Functions: Advanced Functions

In addition to type specific and aggregate functions, CedarDB offers additional functionality for IO, advanced analytics, as well as utility functions.

IO Functionality

csvview

CSV Views allow you to work with temporary data in external CSV files without first copying them into the database.

Example:

select * from cedar.csvview('movies.csv', 'delimiter \",\",header', 'id integer not null, title text');

The cedar.csvview function takes 3 arguments, the last being optional:

  1. Filename
  2. CSV Options
  3. Schema (optional)

The filename is relative to the execution path of the CedarDB server, not to the connecting client.

CSV options need to be encoded into a single string, with special characters, e.g. the " surrounding delimiters, encoded.

The optional third parameter allows to specify the schema of the CSV file, which is autodetected by default. This can be useful if the user has additional information on the properties of the csv file, such as non-nullable colunms.

Advanced Analytical Functions

kmeans

CedarDB provides an optimized implementation to cluster points with any number of dimensions using the k-Means clustering algorithm with an euclidean distance.

Example:

select * from cedar.kmeans(table (select id, title, year, length from movies), 5 order by char_length(title), year, length);

The cedar.kmeans table function takes two arguments and an order by clause. The two arguments are the input and the number of clusters.

The input is a subquery or the name of a table whose values are used in the k-Means clustering. The table keyword is necessary to tell the database system that the argument should be treated as a set of values instead of just a single value. You can either write an entire subquery as in the example above or just use the name of an existing table, e.g., cedar.kmeans(table (movies), ...).

The number of clusters must be a constant integer. It specifies the number of different clusters into which the k-Means algorithm will cluster the input. Generally, only low numbers of clusters (but more than one) will lead to meaningful results.

The oder by clause specifies which attributes the k-Means algorithm should use as dimensions. You need to specify this, since a table generally contains more data than just the dimension values. All expressions in the oder by clause are treated as double precision numbers.

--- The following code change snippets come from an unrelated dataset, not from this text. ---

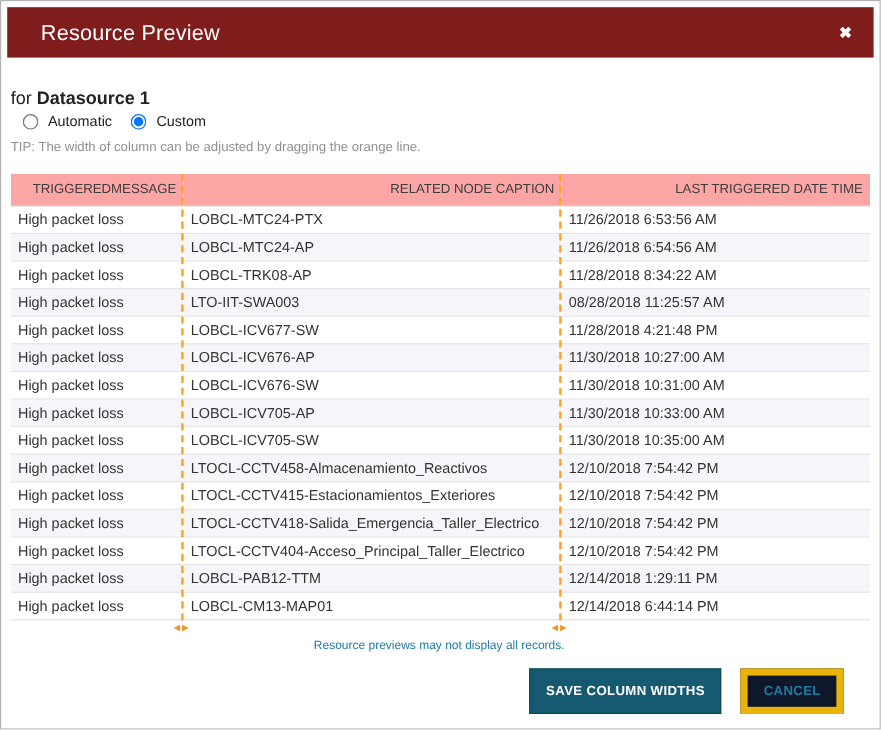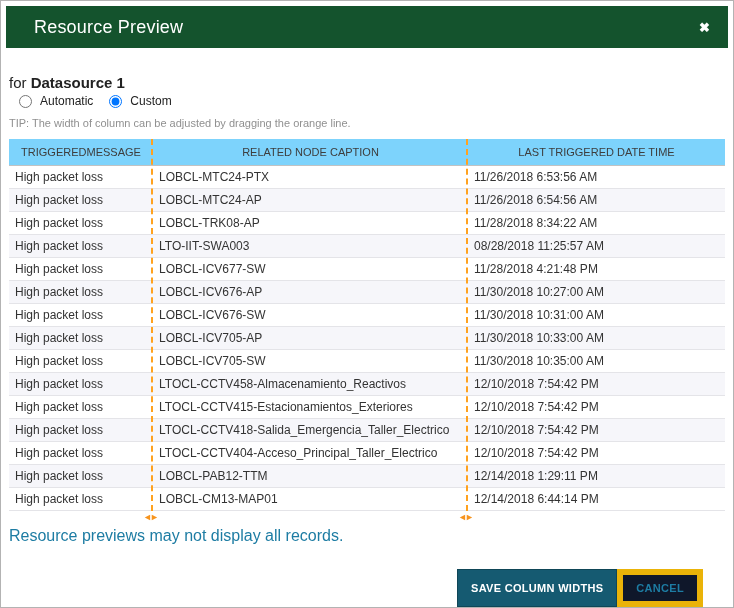--- a/index.html
+++ b/index.html
@@ -18,7 +18,7 @@
   .modal-header {
     margin: 5px 5px 0 5px;
     height: 42px;
-    background: #14532d;
+    background: #7f1d1d;
     color: #ffffff;
     display: flex;
     align-items: center;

The cedar.kmeans function returns an entire table, so you can only use it anywhere you could also write a subquery. The returned table contains all attributes and tuples of the input and one additional column with the name cluster_id which contains an integer between 0 and the specified number of clusters (exclusive). For each tuple the cluster_id attribute specifies the cluster the tuple was assigned to.

Utility Functions

hash

The cedar.hash function allows to calculate efficient 64-bit hash values over an arbitrary number of input arguments.

Example:

select title, cedar.hash(id, title, genre) from movies;

normalize_datetime

cedar.normalize_datetime is a helper function to cast all date types to the timestamp type.

Example:

select cedar.normalize_datetime(birthdate) from stars;

For times without date, such as TIME and INTERVAL, the date is set to 01.01.1970.

split_part

cedar.split_part allows to split text types by a separator string and access the result of the split by index.

Example:

select cedar.split_part('abbcdbbef', 'bb', 2);

It takes 3 arguments:

  1. Input
  2. Separator
  3. Index

The index starts at 1, so the example above will return cd.